# TASK DIRECTIONS
Rename "pose" to "view" everywhere in the material below. Leave every other character unchanged.

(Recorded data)
------

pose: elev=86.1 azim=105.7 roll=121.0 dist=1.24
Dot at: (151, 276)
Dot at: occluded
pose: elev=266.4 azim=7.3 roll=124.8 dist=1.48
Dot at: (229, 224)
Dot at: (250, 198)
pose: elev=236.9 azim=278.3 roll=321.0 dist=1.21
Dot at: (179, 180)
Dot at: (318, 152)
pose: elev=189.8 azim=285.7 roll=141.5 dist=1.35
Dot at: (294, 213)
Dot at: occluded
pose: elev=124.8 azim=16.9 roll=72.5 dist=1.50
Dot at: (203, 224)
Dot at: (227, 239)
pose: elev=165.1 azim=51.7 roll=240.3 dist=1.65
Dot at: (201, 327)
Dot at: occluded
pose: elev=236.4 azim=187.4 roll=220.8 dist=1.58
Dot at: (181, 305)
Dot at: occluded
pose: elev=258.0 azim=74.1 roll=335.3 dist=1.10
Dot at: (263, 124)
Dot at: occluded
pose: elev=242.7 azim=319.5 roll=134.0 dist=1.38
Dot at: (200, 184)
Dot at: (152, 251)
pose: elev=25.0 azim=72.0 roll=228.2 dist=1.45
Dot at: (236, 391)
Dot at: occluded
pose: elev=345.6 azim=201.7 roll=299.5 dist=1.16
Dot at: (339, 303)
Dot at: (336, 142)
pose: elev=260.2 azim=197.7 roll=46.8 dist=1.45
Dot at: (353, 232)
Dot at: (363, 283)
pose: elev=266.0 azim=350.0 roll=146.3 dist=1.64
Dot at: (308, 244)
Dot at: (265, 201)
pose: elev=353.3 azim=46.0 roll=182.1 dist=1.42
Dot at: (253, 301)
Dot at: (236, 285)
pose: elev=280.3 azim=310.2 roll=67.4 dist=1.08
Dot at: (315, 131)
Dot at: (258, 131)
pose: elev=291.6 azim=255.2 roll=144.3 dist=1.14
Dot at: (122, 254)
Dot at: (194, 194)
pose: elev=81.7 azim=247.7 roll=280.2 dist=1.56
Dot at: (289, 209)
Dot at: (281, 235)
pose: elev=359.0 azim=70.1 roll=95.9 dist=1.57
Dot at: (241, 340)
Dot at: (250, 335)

------

# FINAL RESULT
view: elev=86.1 azim=105.7 roll=121.0 dist=1.24
Dot at: (151, 276)
Dot at: occluded
view: elev=266.4 azim=7.3 roll=124.8 dist=1.48
Dot at: (229, 224)
Dot at: (250, 198)
view: elev=236.9 azim=278.3 roll=321.0 dist=1.21
Dot at: (179, 180)
Dot at: (318, 152)
view: elev=189.8 azim=285.7 roll=141.5 dist=1.35
Dot at: (294, 213)
Dot at: occluded
view: elev=124.8 azim=16.9 roll=72.5 dist=1.50
Dot at: (203, 224)
Dot at: (227, 239)
view: elev=165.1 azim=51.7 roll=240.3 dist=1.65
Dot at: (201, 327)
Dot at: occluded
view: elev=236.4 azim=187.4 roll=220.8 dist=1.58
Dot at: (181, 305)
Dot at: occluded
view: elev=258.0 azim=74.1 roll=335.3 dist=1.10
Dot at: (263, 124)
Dot at: occluded
view: elev=242.7 azim=319.5 roll=134.0 dist=1.38
Dot at: (200, 184)
Dot at: (152, 251)
view: elev=25.0 azim=72.0 roll=228.2 dist=1.45
Dot at: (236, 391)
Dot at: occluded
view: elev=345.6 azim=201.7 roll=299.5 dist=1.16
Dot at: (339, 303)
Dot at: (336, 142)
view: elev=260.2 azim=197.7 roll=46.8 dist=1.45
Dot at: (353, 232)
Dot at: (363, 283)
view: elev=266.0 azim=350.0 roll=146.3 dist=1.64
Dot at: (308, 244)
Dot at: (265, 201)
view: elev=353.3 azim=46.0 roll=182.1 dist=1.42
Dot at: (253, 301)
Dot at: (236, 285)
view: elev=280.3 azim=310.2 roll=67.4 dist=1.08
Dot at: (315, 131)
Dot at: (258, 131)
view: elev=291.6 azim=255.2 roll=144.3 dist=1.14
Dot at: (122, 254)
Dot at: (194, 194)
view: elev=81.7 azim=247.7 roll=280.2 dist=1.56
Dot at: (289, 209)
Dot at: (281, 235)
view: elev=359.0 azim=70.1 roll=95.9 dist=1.57
Dot at: (241, 340)
Dot at: (250, 335)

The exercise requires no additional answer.